> [EXERCISE]:
Could you copy every entry exactly, with nothing changed?

(Beginning of SUPPLIED MATERIAL)

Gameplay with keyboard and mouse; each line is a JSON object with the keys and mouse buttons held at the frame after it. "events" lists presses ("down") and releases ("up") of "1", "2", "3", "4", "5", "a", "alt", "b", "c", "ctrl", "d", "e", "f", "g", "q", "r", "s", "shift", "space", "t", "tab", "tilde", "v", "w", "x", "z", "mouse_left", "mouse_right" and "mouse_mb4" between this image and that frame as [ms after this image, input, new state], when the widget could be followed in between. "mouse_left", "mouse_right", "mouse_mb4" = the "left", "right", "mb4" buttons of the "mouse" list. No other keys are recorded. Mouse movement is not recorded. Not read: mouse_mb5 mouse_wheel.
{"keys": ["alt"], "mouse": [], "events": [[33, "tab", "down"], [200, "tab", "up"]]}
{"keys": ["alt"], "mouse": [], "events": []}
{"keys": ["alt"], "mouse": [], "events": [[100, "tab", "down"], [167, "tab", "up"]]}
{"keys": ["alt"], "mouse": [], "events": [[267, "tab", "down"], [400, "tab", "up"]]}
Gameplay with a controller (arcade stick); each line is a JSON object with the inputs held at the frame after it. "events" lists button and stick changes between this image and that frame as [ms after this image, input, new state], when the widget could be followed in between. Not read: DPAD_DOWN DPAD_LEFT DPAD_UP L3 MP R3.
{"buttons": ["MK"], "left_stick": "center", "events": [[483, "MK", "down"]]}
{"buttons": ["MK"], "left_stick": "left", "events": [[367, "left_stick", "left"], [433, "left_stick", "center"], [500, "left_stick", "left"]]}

(End of SUPPLIED MATERIAL)

> [THE COMPLETED TASK]:
Gameplay with keyboard and mouse; each line is a JSON object with the keys and mouse buttons held at the frame after it. "events" lists presses ("down") and releases ("up") of "1", "2", "3", "4", "5", "a", "alt", "b", "c", "ctrl", "d", "e", "f", "g", "q", "r", "s", "shift", "space", "t", "tab", "tilde", "v", "w", "x", "z", "mouse_left", "mouse_right" and "mouse_mb4" between this image and that frame as [ms after this image, input, new state], when the widget could be followed in between. "mouse_left", "mouse_right", "mouse_mb4" = the "left", "right", "mb4" buttons of the "mouse" list. No other keys are recorded. Mouse movement is not recorded. Not read: mouse_mb5 mouse_wheel.
{"keys": ["alt"], "mouse": [], "events": [[33, "tab", "down"], [200, "tab", "up"]]}
{"keys": ["alt"], "mouse": [], "events": []}
{"keys": ["alt"], "mouse": [], "events": [[100, "tab", "down"], [167, "tab", "up"]]}
{"keys": ["alt"], "mouse": [], "events": [[267, "tab", "down"], [400, "tab", "up"]]}
Gameplay with a controller (arcade stick); each line is a JSON object with the inputs held at the frame after it. "events" lists button and stick changes between this image and that frame as [ms after this image, input, new state], when the widget could be followed in between. Not read: DPAD_DOWN DPAD_LEFT DPAD_UP L3 MP R3.
{"buttons": ["MK"], "left_stick": "center", "events": [[483, "MK", "down"]]}
{"buttons": ["MK"], "left_stick": "left", "events": [[367, "left_stick", "left"], [433, "left_stick", "center"], [500, "left_stick", "left"]]}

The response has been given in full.